ELECTION ‘12//TEXT MESSAGING | Calling out your opponent for receiving help during candidate’s forums via text messages–it’s the campaign bombshell sweeping the nation! Well, at least, in our little corner of the East Bay.

On at least four notable occasions this election season, local candidates have lobbed the specious, often times suspect, allegation against opponents they claim received instruction during forums and, in one case, when vying for an appointment to the Alameda County Board of Supervisors.

“Two funniest moments of the night: Morgan Mack-Rose coming up to me before the debate and asking me if was going to have my friends text me the answers this time,” wrote San Leandro District 4 City Council candidate Justin Hutchison Sept. 25 on his campaign Facebook page. Mack-Rose, though, isn’t even Hutchison’s opponent, but a candidate for the District 2 seat. Nevertheless, Hutchison said Mack-Rose made the jibe referring to a past Sept. 19 forum when she approached him before another candidates forum at the Marina Community Center.

Hutchison denied the allegation, but added he saw his opponent, Chris Crow, reading a particularly negative East Bay Citizen article published that day about himself, during the Sept. 19 forum. The petty shenanigans and hyperbolic accusation do not end there.

Similar accusations have been thrown around at recent Hayward school board forums by critics of a few candidates and some audience members. One allegation posits disgraced Hayward school board member Jesus Armas was seen texting information to candidate Peter Bufete during a forum last week. Bufete is presumed to be Armas’ chosen candidate and campaign finance reports showing he transferred $2,600 to Bufete’s campaign only bolster that belief. The issue of text messaging, for Armas, however, is still a sore subject.

Not to be outdone, others claim another board member was texting Hayward school board member Luis Reynoso at the same forum. Neither claim is substantiated, but poses the question of whether there might be more utility in having these debates via text or instant messaging?

Assemblywoman Mary Hayashi and her former district director Chris Parman were seen last month texting each other during the endorsement interviews for the Alameda County Democratic Party. Parman also attempted to video tape the forum before Hayward Mayor Michael Sweeney, a strong supporter for Hayashi’s opponent, Richard Valle, forcefully stepped in front of him. In fact, watching the text messaging going on across the room between Hayashi and Parman was almost like watching a visual interpretation of the Internet with computer information flowing through the ether from one phone to another. A similar controversy occurred during a 2010 Florida gubernatorial debate when the challenger received a text message during a commercial break offering a suggested retort.

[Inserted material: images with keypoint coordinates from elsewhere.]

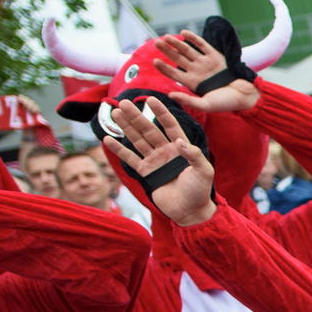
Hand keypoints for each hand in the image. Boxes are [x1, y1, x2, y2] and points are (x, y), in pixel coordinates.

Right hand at [106, 98, 217, 225]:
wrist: (190, 212)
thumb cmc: (200, 192)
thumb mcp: (203, 172)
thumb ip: (194, 155)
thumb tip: (180, 142)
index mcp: (181, 148)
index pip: (170, 125)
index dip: (160, 112)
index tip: (150, 99)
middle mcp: (166, 151)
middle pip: (149, 130)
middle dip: (136, 117)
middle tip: (123, 103)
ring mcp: (155, 161)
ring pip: (138, 140)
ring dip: (126, 127)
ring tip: (115, 113)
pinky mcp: (146, 173)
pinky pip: (130, 158)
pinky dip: (119, 150)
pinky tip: (108, 139)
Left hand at [153, 31, 258, 112]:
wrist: (245, 95)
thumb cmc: (226, 103)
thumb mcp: (206, 105)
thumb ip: (188, 100)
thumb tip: (170, 95)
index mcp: (192, 83)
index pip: (174, 73)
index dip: (164, 67)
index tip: (155, 61)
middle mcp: (197, 71)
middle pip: (178, 58)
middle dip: (166, 51)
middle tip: (156, 43)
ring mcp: (205, 62)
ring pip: (187, 50)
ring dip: (176, 43)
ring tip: (166, 37)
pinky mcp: (215, 56)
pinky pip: (202, 44)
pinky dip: (193, 38)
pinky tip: (183, 32)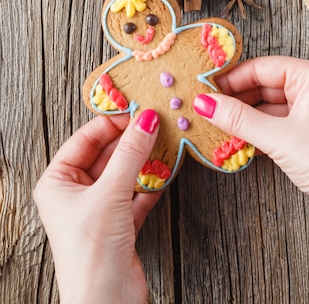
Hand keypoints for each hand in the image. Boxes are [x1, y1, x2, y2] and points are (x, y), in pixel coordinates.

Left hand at [33, 110, 160, 303]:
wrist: (107, 303)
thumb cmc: (92, 250)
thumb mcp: (110, 191)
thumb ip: (130, 153)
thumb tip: (147, 119)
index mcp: (57, 182)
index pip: (84, 139)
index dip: (110, 122)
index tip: (137, 109)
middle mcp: (74, 194)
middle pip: (106, 154)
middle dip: (130, 140)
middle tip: (155, 122)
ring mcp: (97, 209)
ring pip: (123, 173)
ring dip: (143, 159)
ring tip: (164, 140)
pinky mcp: (119, 225)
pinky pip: (136, 193)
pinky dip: (151, 182)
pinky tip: (166, 169)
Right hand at [193, 56, 308, 303]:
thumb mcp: (277, 137)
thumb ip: (238, 118)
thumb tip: (205, 103)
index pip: (262, 67)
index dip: (232, 78)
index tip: (206, 88)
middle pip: (265, 84)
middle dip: (237, 98)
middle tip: (208, 108)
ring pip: (269, 104)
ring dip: (246, 116)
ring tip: (219, 125)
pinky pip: (277, 121)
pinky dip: (258, 128)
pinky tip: (239, 138)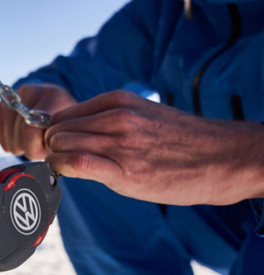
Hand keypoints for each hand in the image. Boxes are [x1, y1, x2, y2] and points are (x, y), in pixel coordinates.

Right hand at [0, 84, 75, 159]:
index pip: (31, 129)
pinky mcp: (0, 104)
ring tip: (28, 140)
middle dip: (26, 147)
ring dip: (16, 146)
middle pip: (18, 133)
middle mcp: (31, 91)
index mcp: (54, 97)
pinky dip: (6, 141)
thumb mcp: (65, 132)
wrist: (53, 106)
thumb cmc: (60, 124)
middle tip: (36, 144)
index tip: (43, 148)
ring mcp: (13, 96)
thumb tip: (39, 159)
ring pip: (7, 136)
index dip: (34, 147)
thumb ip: (55, 143)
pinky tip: (17, 138)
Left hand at [44, 90, 263, 205]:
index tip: (60, 145)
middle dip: (52, 146)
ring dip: (55, 159)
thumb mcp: (142, 114)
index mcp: (118, 100)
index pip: (63, 114)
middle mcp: (117, 118)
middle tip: (62, 159)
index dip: (55, 132)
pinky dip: (61, 168)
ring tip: (67, 168)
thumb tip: (73, 131)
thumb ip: (108, 119)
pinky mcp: (124, 171)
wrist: (222, 158)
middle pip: (57, 129)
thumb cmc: (180, 141)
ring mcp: (120, 143)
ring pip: (61, 144)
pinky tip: (68, 173)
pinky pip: (75, 164)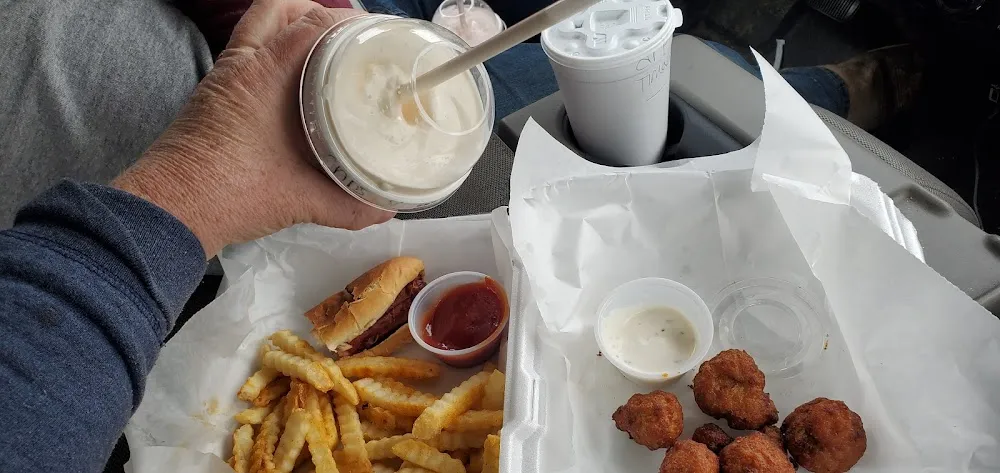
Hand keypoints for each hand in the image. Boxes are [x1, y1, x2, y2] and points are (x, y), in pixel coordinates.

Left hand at [113, 0, 391, 257]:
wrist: (169, 210)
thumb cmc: (225, 194)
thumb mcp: (301, 201)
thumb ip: (349, 206)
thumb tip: (383, 210)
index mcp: (265, 75)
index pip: (313, 23)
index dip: (349, 22)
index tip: (375, 37)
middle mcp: (241, 66)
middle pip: (279, 8)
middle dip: (316, 13)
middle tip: (347, 38)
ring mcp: (223, 78)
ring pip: (258, 27)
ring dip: (291, 29)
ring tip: (324, 54)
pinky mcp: (214, 96)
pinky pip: (246, 56)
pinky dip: (273, 57)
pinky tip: (295, 88)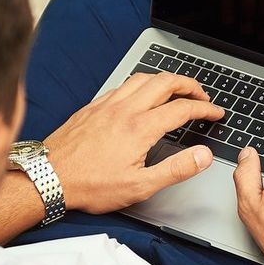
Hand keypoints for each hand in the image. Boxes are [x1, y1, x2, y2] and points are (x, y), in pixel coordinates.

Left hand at [45, 73, 225, 212]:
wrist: (48, 177)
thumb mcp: (139, 187)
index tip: (215, 113)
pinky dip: (141, 83)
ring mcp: (107, 104)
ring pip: (143, 77)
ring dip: (166, 79)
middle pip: (166, 82)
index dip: (205, 108)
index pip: (182, 108)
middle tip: (202, 96)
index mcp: (140, 128)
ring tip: (177, 90)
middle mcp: (124, 109)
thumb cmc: (88, 185)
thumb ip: (175, 169)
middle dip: (190, 85)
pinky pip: (123, 84)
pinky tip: (142, 94)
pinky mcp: (93, 106)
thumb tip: (202, 155)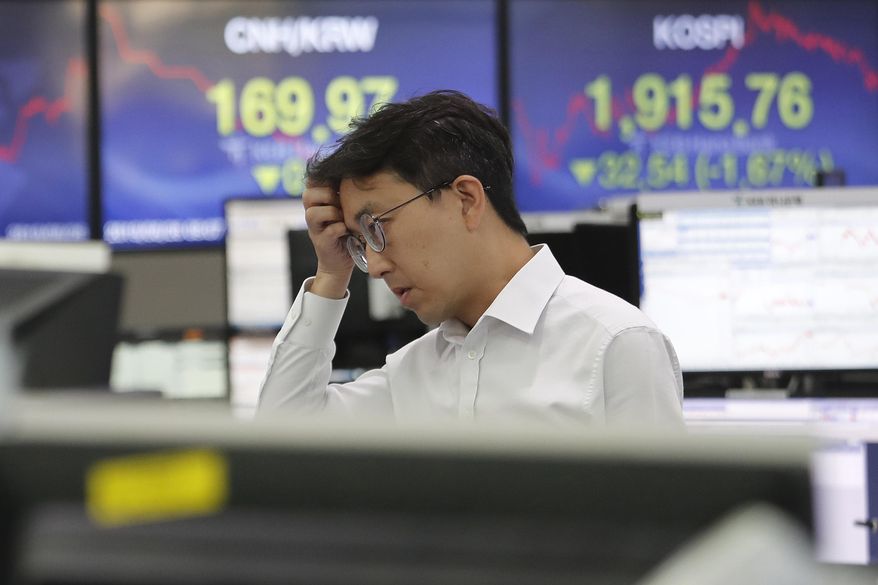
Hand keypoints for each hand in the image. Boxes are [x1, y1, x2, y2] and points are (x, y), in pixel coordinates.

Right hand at [303, 182, 353, 298]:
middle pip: (308, 195)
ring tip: (343, 217)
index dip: (325, 179)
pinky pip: (330, 230)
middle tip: (341, 202)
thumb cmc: (347, 231)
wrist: (341, 262)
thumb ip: (344, 194)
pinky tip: (348, 231)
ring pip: (313, 213)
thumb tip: (358, 172)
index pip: (311, 181)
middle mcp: (312, 214)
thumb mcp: (345, 209)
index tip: (340, 184)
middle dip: (328, 195)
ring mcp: (315, 229)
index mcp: (316, 203)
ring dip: (332, 212)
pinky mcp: (322, 243)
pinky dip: (340, 228)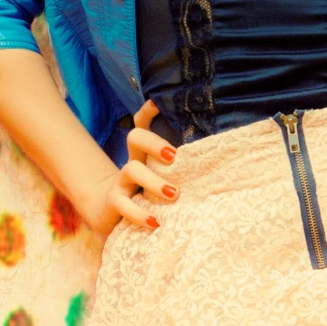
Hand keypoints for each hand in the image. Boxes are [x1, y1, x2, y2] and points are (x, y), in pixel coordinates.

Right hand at [81, 100, 179, 238]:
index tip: (157, 102)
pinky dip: (139, 214)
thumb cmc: (145, 198)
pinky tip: (155, 222)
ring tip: (174, 194)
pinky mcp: (113, 203)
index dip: (147, 112)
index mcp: (144, 156)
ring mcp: (120, 182)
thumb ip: (180, 174)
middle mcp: (132, 163)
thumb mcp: (161, 183)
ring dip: (154, 181)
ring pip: (131, 170)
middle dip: (154, 142)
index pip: (142, 125)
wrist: (110, 218)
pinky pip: (123, 205)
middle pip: (135, 138)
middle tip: (174, 156)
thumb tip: (216, 168)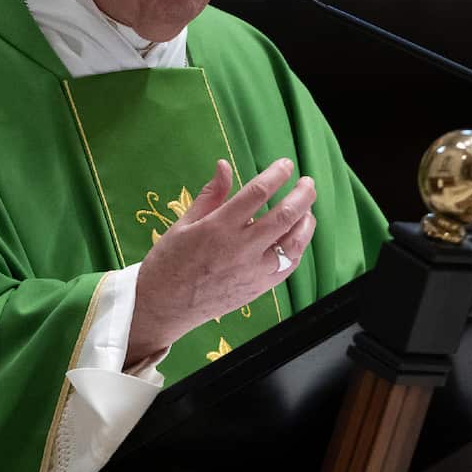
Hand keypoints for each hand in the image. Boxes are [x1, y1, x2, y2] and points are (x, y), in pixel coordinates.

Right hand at [126, 158, 315, 365]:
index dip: (276, 175)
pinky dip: (298, 248)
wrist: (163, 307)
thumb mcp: (183, 223)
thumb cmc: (169, 263)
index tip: (285, 164)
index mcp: (219, 227)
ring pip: (294, 243)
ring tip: (307, 210)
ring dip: (306, 222)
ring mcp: (253, 271)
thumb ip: (210, 195)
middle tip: (307, 183)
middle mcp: (240, 248)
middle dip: (302, 195)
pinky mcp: (258, 289)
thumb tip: (224, 165)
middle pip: (284, 215)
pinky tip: (297, 238)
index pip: (257, 193)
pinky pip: (288, 266)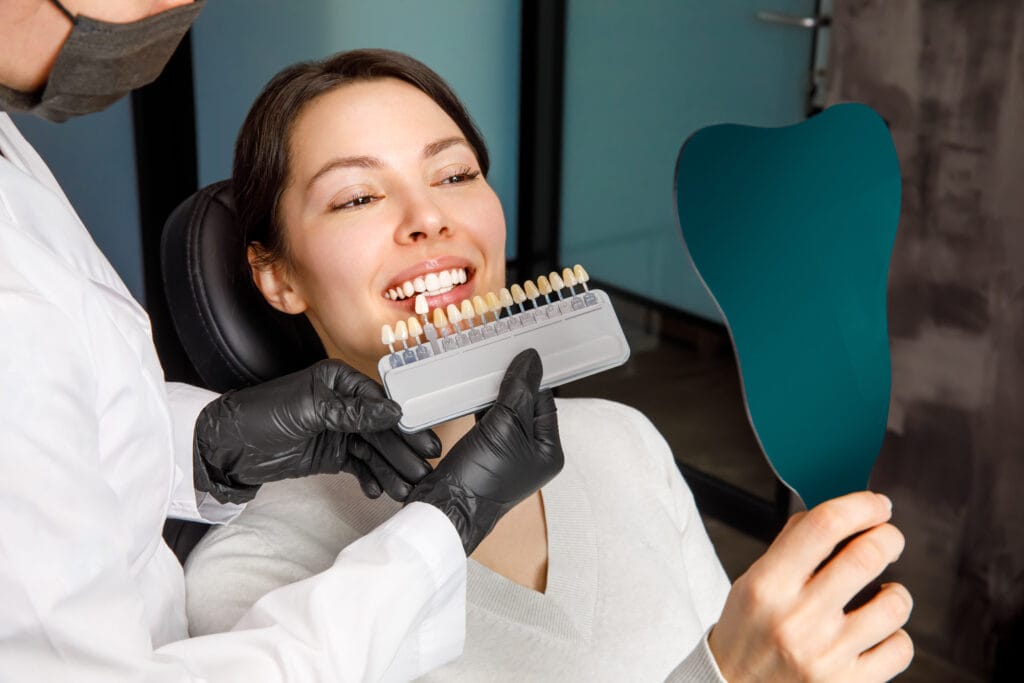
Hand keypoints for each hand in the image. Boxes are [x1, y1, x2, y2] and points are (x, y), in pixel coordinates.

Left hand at [193, 359, 439, 503]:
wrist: (228, 447)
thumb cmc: (263, 415)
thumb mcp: (310, 410)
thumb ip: (353, 414)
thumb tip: (393, 412)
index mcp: (340, 382)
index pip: (381, 404)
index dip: (404, 424)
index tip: (425, 442)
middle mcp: (343, 404)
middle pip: (382, 430)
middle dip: (402, 452)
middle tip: (423, 471)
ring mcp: (338, 431)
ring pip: (373, 451)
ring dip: (390, 470)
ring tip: (406, 490)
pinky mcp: (331, 454)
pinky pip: (359, 466)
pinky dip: (370, 478)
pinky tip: (379, 490)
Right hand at [406, 349, 563, 553]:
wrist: (447, 507)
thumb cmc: (482, 475)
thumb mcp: (505, 425)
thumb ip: (520, 390)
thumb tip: (531, 359)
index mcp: (549, 451)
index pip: (545, 401)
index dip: (531, 378)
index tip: (517, 353)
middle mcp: (532, 454)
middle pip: (526, 406)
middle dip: (512, 384)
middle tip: (498, 358)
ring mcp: (508, 455)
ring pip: (506, 412)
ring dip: (496, 394)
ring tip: (483, 373)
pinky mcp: (485, 454)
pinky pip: (489, 423)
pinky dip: (482, 407)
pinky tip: (471, 394)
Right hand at [708, 491, 912, 681]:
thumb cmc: (746, 633)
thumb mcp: (752, 583)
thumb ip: (790, 547)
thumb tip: (835, 514)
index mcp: (767, 585)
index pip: (824, 526)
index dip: (860, 506)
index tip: (877, 504)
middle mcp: (796, 619)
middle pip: (866, 556)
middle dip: (888, 538)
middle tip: (887, 538)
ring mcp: (825, 656)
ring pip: (894, 604)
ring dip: (896, 592)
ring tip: (881, 595)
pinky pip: (900, 649)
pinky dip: (895, 636)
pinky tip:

The most infamous accusation of a public official surreptitiously using text messaging to aid their performance came last May during the appointment interviews to replace former county supervisor Nadia Lockyer. With Valle and Ana Apodaca both pushing strongly for the appointment, ultimately awarded to Valle, the reason for the choice was bathed in a bit of controversy, albeit cryptically lodged by Valle, who claimed to have given the Board of Supervisors important information leading to his appointment over Apodaca.

Sources later told The Citizen, “The Secret,” as it was later dubbed, involved an accusation Apodaca had received heads up via her iPad about the questions asked to other candidates and their answers that followed. Apodaca vehemently denied the rumor, yet it apparently set the tone for a flurry of oddball accusation that followed in races across the county. Whether the claims are true or not, it is clear text messaging is doing nothing to strengthen the caliber of answers any more than it would help if a supporter literally stood in front of the candidate with a stack of handwritten cue cards and silently mouthed every syllable.